Verbatim copy without images: return all of the data as it stands.

:::::

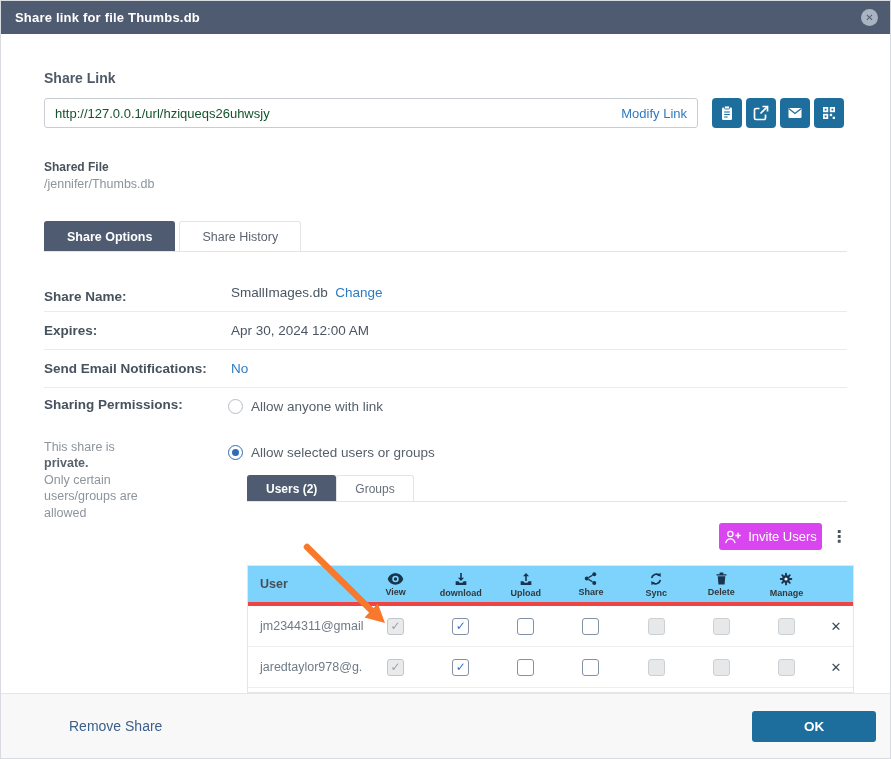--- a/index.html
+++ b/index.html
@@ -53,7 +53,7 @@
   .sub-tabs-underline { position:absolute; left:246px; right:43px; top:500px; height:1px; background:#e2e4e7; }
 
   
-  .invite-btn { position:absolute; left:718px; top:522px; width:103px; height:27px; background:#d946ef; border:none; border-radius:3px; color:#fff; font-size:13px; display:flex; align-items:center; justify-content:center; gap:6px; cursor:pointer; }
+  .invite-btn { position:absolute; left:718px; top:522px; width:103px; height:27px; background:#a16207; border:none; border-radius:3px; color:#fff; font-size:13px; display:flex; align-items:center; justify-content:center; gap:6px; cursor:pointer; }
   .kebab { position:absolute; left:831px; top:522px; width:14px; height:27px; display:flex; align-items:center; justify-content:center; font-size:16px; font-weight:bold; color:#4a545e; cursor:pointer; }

:::::

→ **Problem solution**:
--- a/index.html
+++ b/index.html
@@ -53,7 +53,7 @@
   .sub-tabs-underline { position:absolute; left:246px; right:43px; top:500px; height:1px; background:#e2e4e7; }
 
   
-  .invite-btn { position:absolute; left:718px; top:522px; width:103px; height:27px; background:#d946ef; border:none; border-radius:3px; color:#fff; font-size:13px; display:flex; align-items:center; justify-content:center; gap:6px; cursor:pointer; }
+  .invite-btn { position:absolute; left:718px; top:522px; width:103px; height:27px; background:#a16207; border:none; border-radius:3px; color:#fff; font-size:13px; display:flex; align-items:center; justify-content:center; gap:6px; cursor:pointer; }
   .kebab { position:absolute; left:831px; top:522px; width:14px; height:27px; display:flex; align-items:center; justify-content:center; font-size:16px; font-weight:bold; color:#4a545e; cursor:pointer; }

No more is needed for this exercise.